● **Selected excerpt**:
Many tell us balancing their pH, Total Alkalinity and hardness is the most difficult part of owning a pool or hot tub. No one wants to be a weekend chemist. The truth is, we humans are built with all the tools needed to determine if there’s something not quite right with our water.
Whether we realize it or not, our eyes, ears, nose, mouth and skin are constantly gathering data, and those natural-born senses are infinitely more sophisticated than man-made information-gathering implements. If we pay attention, we can use these skills to help suss out water chemistry issues.
That may sound overly simplistic, but one of the primary obstacles to achieving pristine water conditions is that it’s our nature to ignore what our senses are telling us. It happens in an infinite number of ways for different reasons: pushing aside your back pain to get your work done, averting your eyes when you drive by a neighbour’s house who never cleans the piles of trash on the lawn, tuning out traffic noise so you can sleep or learning to ignore unpleasant smells you routinely experience — like the chlorine smell of your pool or hot tub water.
As the cliché goes, the first step in fixing a problem is realizing you have one. As problem-solving tools, our senses point us in a direction that will make the use of test kits and other diagnostic methods more efficient and effective. With that in mind, let’s look at the sensory tool belts most of us walk around with from time we’re born.

● **Assigned task 1**:
In the article on judging pool and hot tub water by your senses, what do many owners call the hardest part of owning a pool or hot tub?
● **Assigned task 2**:
Continue the article on judging pool and hot tub water by your senses, picking up after its last sentence.

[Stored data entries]
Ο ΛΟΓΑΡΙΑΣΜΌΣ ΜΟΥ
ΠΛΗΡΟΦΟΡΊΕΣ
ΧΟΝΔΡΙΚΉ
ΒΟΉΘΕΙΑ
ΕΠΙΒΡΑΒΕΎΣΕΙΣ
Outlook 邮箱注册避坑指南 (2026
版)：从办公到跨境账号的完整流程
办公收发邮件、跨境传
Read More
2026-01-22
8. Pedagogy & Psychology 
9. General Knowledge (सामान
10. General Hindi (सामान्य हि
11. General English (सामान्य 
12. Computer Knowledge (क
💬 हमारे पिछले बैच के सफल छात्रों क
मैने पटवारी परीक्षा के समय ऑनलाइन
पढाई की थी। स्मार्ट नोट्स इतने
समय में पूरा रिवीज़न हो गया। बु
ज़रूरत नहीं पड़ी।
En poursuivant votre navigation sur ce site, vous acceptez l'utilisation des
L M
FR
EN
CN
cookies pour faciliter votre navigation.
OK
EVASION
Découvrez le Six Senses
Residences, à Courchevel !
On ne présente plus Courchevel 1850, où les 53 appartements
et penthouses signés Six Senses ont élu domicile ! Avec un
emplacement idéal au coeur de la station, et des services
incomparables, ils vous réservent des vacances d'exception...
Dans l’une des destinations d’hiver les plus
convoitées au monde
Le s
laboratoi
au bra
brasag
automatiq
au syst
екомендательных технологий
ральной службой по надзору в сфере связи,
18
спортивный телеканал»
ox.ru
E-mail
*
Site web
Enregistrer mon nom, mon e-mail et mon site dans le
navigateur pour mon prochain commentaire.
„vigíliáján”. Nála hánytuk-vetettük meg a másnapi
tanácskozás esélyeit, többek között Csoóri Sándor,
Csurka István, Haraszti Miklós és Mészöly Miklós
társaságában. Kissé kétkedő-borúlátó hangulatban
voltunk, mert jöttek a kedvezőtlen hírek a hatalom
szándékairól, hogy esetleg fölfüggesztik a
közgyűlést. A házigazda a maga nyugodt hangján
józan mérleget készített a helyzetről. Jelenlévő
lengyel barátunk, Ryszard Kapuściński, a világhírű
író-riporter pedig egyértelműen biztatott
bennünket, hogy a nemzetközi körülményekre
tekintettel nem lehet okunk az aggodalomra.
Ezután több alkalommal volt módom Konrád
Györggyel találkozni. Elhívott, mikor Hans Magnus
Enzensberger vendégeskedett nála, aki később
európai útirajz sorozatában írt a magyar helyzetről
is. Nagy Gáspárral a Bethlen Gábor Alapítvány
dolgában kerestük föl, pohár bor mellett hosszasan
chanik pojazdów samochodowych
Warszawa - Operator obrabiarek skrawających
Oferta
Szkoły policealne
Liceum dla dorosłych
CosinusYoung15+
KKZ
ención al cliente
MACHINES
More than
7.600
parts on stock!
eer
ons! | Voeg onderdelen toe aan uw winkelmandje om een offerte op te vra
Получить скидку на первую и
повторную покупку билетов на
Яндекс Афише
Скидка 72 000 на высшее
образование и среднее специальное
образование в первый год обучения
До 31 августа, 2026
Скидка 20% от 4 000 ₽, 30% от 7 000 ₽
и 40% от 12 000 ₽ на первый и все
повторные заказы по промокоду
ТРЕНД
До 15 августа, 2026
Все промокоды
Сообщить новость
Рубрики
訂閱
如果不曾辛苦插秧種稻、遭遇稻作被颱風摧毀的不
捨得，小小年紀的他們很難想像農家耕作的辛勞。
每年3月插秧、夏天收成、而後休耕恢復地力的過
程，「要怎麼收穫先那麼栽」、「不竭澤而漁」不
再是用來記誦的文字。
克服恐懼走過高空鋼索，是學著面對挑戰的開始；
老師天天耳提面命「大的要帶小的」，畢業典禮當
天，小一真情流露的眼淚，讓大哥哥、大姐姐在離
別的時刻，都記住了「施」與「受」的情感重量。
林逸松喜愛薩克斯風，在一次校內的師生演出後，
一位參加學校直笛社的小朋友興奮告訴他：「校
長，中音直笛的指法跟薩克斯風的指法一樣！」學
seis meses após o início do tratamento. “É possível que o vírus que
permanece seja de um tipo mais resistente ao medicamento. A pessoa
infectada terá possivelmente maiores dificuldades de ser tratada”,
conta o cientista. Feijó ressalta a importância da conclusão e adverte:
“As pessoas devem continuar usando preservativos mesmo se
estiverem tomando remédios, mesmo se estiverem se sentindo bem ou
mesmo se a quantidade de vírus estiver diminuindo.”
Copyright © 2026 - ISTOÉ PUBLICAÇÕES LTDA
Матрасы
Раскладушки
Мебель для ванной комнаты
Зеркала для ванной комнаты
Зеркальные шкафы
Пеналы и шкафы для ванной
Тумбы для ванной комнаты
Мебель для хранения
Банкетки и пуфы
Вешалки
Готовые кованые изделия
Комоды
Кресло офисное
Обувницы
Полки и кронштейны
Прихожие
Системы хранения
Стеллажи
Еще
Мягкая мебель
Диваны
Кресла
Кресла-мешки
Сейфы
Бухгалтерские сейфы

● **Expected answer 1**:
Balancing pH, Total Alkalinity and hardness.

● **Expected answer 2**:
This one is easy. If the water is not clear, if there is visible dirt and debris floating in the water or on the floor of the pool or hot tub, if there are dead bugs (or live ones in and around the water), these all are indications of various chemistry issues. The same is true for visible corrosion, staining, scale or rust on surfaces and components. Bottom line: don’t ignore what you see.
This is a little more tricky. Pool systems are, or at least should be made to run silently, so when you hear louder than usual mechanical noises coming from the equipment, it’s almost certainly time for a service call with a qualified technician. Some noise is normal so you need to become accustomed to the sounds of the system operating properly.
But there’s another level that is all about hearing what people say about their experience. Children are especially good at this. It pays to listen to what they tell you. Phrases like “It stinks,” “My eyes burn,” or “My skin itches,” are powerful indicators that you have too much “bad chlorine” called chloramines in the water. This is chlorine that has bound up with bacteria, body oils and other debris so it is ineffective and needs to be broken up and filtered out by adding a shock to the water.
This is the easiest to sense in that you can’t miss the familiar chloramine smell which is your first indicator that the water needs help. It could be coming from your source water that may be treated with monochloramine but most likely it means your sanitizing system isn’t keeping up with the demand placed on the water from people and debris.
Making sure you have a robust sanitizing system (like FROG) installed on the pool is one thing to look into. Or there could be other measures, such as paying more attention to kids showering prior to entering the water, encouraging bathroom breaks and keeping the pool covered when not in use.
Pool surfaces and components are created to be smooth and easy on the skin. If you find rough patches on the surface or abrasive edges on components like rails or ladders, something’s not right. Good chance the water is not balanced properly, and corrosion is occurring. If surfaces feel slimy that’s a clear sign of algae forming.
Touch certainly comes into play after you get out of the water, as well. Dry, rough or itchy skin, or red and burning eyes, should never be part of the aquatic experience.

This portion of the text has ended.